All of these exist on Sonic Highways, yet as organized they result in just about nothing that jumps off the aural page. If we’re being honest, that problem rests not just on the core quintet but on producer Butch Vig, who also helmed Wasting Light. If you somehow make guest stars like Joan Jett and Gary Clark, Jr. and motherfucking Bad Brains fade into the background then something is seriously wrong. Additionally, Grohl held his lyrics back until each city visit commenced; instead of the anthemic self-actualizing or self-doubt we know so well, the results are largely forgettable mash notes to the locales themselves peppered with site-specific references. “Something for Nothing,” for instance, hints at a Buddy Guy interview from the TV series and the Great Chicago Fire.

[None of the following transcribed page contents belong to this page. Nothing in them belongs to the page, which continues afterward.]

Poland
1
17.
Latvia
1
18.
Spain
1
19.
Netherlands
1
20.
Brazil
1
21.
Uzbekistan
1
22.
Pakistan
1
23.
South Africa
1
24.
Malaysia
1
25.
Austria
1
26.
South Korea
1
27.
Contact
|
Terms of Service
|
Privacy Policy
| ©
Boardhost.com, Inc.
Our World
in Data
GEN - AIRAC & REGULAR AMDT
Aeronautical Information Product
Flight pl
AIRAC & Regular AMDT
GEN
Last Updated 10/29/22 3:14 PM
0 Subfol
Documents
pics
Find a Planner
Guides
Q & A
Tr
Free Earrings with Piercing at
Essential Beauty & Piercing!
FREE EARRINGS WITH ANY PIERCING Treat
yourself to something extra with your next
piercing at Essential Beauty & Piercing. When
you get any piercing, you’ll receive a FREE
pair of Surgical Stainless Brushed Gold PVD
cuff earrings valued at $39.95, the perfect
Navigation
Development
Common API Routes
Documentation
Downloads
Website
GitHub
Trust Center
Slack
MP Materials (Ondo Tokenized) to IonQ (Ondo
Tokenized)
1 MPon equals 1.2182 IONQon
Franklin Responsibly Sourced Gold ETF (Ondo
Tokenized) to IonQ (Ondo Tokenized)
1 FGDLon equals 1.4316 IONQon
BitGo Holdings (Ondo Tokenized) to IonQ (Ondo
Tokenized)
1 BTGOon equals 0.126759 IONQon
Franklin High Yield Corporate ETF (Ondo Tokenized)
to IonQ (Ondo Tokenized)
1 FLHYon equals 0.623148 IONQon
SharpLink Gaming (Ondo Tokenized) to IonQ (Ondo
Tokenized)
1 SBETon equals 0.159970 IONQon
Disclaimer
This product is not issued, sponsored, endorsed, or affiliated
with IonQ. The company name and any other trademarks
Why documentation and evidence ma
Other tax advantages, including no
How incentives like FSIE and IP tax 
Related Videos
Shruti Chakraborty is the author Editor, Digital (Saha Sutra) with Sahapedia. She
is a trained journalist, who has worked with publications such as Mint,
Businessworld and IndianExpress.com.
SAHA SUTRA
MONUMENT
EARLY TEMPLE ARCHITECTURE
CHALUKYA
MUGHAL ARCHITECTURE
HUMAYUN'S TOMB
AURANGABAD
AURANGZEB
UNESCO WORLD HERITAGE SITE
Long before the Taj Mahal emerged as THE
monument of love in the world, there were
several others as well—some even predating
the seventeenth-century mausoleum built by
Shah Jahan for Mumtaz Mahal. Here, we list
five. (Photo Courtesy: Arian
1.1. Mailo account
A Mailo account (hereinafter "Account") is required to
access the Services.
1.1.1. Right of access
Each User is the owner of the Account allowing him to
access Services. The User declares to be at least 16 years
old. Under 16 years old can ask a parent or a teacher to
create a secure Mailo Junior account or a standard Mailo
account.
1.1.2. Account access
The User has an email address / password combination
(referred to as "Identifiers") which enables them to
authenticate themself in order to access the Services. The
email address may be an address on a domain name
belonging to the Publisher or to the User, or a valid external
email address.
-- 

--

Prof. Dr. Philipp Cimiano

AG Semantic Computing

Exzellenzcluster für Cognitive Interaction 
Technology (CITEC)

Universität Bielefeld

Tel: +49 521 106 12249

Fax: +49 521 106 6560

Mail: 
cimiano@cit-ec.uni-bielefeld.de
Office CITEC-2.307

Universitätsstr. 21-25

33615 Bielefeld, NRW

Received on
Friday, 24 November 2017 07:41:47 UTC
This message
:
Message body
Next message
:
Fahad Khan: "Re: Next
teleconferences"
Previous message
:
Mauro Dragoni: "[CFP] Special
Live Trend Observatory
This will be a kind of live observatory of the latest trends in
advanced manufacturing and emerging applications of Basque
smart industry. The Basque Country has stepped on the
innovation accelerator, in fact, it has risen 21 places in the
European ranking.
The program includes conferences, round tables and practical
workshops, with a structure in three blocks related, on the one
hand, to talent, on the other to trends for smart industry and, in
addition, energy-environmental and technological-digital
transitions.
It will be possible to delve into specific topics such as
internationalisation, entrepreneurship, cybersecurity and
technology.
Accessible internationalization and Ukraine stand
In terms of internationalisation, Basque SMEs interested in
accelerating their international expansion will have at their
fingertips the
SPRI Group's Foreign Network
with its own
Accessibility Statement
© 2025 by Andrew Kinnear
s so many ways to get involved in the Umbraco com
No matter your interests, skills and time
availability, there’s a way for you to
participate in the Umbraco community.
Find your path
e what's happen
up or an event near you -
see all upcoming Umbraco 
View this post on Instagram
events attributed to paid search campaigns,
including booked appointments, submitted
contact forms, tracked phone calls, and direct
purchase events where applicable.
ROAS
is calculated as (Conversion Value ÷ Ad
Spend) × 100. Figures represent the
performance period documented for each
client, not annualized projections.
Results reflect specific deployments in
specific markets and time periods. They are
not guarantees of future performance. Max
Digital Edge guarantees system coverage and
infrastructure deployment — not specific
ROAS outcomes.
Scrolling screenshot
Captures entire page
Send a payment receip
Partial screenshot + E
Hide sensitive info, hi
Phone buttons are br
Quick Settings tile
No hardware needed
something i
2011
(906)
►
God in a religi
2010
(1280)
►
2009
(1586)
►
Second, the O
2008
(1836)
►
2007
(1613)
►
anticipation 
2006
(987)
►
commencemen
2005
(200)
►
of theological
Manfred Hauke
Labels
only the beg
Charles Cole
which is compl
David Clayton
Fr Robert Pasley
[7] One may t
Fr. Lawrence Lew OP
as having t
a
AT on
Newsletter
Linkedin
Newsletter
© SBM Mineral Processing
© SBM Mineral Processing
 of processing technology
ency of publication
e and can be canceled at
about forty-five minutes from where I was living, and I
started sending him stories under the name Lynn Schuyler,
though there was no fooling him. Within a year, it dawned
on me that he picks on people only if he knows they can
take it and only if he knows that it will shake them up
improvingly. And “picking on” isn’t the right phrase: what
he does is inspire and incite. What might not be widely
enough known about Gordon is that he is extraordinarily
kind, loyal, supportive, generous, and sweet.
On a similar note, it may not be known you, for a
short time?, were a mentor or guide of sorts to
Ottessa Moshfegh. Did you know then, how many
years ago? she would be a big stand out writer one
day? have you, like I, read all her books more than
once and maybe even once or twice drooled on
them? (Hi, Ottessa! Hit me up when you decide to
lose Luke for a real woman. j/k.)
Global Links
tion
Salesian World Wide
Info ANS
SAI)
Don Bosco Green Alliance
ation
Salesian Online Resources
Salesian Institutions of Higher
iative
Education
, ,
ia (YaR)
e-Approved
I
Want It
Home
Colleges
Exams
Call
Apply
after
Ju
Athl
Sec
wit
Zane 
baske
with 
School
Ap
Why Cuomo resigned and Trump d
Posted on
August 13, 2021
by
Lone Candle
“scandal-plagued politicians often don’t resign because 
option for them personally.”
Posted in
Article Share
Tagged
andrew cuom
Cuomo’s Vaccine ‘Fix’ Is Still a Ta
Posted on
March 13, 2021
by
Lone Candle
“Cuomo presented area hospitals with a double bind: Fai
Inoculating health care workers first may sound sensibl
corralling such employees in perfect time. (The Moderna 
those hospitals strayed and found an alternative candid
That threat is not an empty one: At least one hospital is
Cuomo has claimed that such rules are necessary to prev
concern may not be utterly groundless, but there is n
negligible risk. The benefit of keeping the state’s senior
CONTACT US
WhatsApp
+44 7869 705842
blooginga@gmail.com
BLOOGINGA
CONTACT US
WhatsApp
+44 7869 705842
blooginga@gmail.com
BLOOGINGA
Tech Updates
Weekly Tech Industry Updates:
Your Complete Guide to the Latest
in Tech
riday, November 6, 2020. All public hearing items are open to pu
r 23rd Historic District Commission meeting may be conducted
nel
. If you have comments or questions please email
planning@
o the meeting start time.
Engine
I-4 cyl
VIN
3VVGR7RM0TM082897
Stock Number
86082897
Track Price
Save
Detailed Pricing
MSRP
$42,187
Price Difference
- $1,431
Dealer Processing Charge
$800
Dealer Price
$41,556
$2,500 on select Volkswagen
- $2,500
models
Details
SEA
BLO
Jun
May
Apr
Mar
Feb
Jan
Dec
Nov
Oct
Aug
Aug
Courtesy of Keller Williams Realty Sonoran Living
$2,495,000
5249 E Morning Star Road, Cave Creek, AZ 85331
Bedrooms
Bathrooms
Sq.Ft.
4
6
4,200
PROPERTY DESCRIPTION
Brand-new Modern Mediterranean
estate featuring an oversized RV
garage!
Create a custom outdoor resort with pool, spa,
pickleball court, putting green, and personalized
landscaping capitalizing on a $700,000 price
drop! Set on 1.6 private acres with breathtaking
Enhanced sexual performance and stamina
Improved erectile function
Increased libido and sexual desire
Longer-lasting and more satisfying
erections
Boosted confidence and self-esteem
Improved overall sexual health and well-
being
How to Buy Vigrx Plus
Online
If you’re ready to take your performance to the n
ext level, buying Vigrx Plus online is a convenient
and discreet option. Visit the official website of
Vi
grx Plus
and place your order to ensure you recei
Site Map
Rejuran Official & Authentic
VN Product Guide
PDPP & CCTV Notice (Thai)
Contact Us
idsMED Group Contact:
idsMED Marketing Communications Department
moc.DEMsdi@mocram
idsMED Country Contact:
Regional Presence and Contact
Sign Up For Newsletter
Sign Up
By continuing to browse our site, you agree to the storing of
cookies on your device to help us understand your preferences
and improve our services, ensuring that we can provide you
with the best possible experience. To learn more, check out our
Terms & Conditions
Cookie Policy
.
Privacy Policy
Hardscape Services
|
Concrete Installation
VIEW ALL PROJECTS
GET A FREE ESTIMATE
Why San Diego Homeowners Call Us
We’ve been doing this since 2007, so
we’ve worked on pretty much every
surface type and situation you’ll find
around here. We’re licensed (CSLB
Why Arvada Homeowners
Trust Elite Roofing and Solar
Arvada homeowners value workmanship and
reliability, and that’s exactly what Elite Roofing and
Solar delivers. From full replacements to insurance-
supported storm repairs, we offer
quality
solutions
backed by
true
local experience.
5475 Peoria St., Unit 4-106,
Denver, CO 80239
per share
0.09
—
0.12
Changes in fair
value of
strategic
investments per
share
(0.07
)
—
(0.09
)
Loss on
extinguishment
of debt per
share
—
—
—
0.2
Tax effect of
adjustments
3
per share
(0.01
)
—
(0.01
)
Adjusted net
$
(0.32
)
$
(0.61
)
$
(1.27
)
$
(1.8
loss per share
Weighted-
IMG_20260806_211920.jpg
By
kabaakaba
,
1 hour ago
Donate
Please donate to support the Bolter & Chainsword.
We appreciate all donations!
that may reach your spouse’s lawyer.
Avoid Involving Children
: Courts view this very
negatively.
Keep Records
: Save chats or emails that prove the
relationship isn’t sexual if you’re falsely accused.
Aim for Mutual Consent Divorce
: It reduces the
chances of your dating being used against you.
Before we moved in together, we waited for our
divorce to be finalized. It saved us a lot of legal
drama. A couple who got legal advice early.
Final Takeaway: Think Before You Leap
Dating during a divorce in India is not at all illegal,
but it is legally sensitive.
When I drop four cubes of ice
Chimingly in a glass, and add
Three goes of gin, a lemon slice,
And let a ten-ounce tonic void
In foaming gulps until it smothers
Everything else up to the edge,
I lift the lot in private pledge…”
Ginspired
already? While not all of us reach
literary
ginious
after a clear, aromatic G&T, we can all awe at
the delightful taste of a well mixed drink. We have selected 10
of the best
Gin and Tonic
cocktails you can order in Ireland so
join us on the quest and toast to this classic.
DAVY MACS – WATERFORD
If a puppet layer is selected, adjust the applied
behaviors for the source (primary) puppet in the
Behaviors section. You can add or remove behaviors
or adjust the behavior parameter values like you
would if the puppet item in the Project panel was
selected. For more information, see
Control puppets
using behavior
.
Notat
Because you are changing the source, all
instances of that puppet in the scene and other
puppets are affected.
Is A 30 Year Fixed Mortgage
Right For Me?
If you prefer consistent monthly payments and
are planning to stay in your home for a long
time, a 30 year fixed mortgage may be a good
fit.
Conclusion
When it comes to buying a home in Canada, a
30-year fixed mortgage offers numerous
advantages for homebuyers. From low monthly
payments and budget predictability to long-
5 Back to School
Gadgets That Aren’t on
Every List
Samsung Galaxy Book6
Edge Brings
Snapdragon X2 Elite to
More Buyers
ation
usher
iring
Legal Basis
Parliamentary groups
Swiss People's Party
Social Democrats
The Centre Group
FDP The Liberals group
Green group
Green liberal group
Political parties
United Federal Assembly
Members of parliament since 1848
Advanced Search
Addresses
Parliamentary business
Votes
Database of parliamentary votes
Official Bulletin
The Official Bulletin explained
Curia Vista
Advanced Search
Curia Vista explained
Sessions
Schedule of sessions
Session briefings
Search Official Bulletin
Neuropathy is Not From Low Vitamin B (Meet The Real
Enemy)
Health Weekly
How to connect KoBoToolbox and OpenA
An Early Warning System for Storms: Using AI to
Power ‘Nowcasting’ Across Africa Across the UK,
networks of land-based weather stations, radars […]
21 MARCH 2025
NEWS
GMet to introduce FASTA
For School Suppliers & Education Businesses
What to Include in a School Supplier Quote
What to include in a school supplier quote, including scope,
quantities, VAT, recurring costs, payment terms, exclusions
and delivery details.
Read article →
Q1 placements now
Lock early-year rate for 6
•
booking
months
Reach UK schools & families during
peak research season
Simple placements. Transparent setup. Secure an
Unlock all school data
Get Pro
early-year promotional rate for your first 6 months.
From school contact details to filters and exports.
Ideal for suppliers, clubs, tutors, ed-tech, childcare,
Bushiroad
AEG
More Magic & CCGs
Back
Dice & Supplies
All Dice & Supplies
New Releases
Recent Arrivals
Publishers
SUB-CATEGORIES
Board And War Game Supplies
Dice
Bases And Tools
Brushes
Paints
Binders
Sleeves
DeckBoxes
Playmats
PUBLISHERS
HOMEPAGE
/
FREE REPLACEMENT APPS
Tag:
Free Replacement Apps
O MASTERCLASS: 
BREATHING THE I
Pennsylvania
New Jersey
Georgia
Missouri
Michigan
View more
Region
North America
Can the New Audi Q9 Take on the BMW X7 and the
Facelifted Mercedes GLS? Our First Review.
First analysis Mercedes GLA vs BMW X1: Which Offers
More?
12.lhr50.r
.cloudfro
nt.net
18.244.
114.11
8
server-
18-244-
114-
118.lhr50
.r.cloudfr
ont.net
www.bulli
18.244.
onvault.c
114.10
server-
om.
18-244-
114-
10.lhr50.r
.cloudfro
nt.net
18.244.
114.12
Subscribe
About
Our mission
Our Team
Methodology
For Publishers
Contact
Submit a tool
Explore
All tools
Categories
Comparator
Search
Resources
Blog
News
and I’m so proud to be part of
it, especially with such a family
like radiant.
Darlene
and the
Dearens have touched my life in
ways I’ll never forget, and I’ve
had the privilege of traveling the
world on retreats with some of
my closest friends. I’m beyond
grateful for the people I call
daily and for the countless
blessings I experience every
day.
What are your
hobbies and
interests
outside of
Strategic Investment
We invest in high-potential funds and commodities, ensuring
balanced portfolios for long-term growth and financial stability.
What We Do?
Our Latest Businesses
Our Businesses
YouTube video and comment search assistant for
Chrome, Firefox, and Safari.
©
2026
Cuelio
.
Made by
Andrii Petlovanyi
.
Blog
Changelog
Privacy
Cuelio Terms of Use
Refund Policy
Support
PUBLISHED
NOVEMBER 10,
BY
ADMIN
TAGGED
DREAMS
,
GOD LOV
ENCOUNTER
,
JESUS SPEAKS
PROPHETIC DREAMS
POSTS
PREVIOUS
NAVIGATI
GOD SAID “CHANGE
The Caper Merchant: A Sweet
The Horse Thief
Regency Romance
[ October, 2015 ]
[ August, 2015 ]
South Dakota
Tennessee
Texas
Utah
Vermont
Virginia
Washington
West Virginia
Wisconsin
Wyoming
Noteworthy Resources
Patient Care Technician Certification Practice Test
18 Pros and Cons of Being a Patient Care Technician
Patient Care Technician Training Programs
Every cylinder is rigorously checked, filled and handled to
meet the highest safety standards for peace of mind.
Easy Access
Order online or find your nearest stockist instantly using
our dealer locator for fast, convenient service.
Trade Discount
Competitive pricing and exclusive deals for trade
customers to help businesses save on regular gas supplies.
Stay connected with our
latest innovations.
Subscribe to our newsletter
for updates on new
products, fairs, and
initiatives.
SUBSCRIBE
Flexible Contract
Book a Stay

The most pleasing stunt casting here might be The Eagles’ Joe Walsh, who helps give a weird psychedelic/post-hardcore feel to the Los Angeles cut “Outside.” Yet if you want anything resembling an anchor song or a hit, you might have to settle for the Zac Brown collab/Nashville track “Congregation.” Its descending power-chord line and chorus are the closest thing this album has to clarion calls. Overall, Sonic Highways reminds me of a less successful version of music from another alt-rock veteran’s second act: Sugar, the 1990s trio fronted by Husker Du’s Bob Mould. But where releases like Copper Blue and songs like “If I Can’t Change Your Mind” showed laser-focus and commitment to a new blend of fuzzy power-pop, Foo Fighters commit here to stuff that doesn’t rise above the level of filler material on their other albums.
This is all especially disappointing in light of just how good Dave Grohl seems to come off as a filmmaker. I haven’t been watching the Sonic Highways show religiously, but I’ve caught some fine moments: The Chicago episode progressed through some of the city’s favorite acts and albums (my heart swelled when the footage stopped on Ministry’s Psalm 69 cover), then highlighted Steve Albini’s mad genius in the construction and physics of his Electrical Audio studios. In Austin, we were presented with the stoned legacies of Willie Nelson, Roky Erickson, and Steve Earle, before stumbling on the original piano used on Austin City Limits. In this series and in the Sound City film and album—structured dialogues of musical influence—Grohl made the wise choice to let place and participants speak for themselves while he curated from the background. Putting Foo Fighters front-and-center in the process with their Sonic Highways performances only undermines that process.